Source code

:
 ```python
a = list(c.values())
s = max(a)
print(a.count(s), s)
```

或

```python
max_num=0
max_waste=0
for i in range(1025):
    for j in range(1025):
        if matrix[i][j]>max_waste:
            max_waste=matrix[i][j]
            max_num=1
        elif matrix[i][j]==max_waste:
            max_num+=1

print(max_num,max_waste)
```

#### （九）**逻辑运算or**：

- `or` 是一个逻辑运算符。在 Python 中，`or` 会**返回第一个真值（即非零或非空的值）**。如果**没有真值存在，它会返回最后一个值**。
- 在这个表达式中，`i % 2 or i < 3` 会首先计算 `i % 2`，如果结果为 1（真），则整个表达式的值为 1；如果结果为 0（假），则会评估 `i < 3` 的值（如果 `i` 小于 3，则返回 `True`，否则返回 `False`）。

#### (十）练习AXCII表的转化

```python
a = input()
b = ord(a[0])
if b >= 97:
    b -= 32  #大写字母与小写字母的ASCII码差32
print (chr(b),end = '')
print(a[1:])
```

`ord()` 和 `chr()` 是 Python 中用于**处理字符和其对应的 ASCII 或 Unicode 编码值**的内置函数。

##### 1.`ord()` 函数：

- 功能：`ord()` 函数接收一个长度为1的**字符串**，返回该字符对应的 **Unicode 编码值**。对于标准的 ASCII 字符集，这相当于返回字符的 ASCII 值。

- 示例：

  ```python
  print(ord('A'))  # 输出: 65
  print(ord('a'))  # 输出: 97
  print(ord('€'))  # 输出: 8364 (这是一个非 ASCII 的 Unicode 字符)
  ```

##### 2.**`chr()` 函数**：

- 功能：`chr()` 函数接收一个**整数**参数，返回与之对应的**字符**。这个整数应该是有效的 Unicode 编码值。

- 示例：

==========

_ACTIVITY:_
Only lines containing the word "matrix" should appear in the answer, and every such line from the records above must be there.

_SOLVED PROBLEM:_
        if matrix[i][j]>max_waste:
            max_waste=matrix[i][j]
        elif matrix[i][j]==max_waste:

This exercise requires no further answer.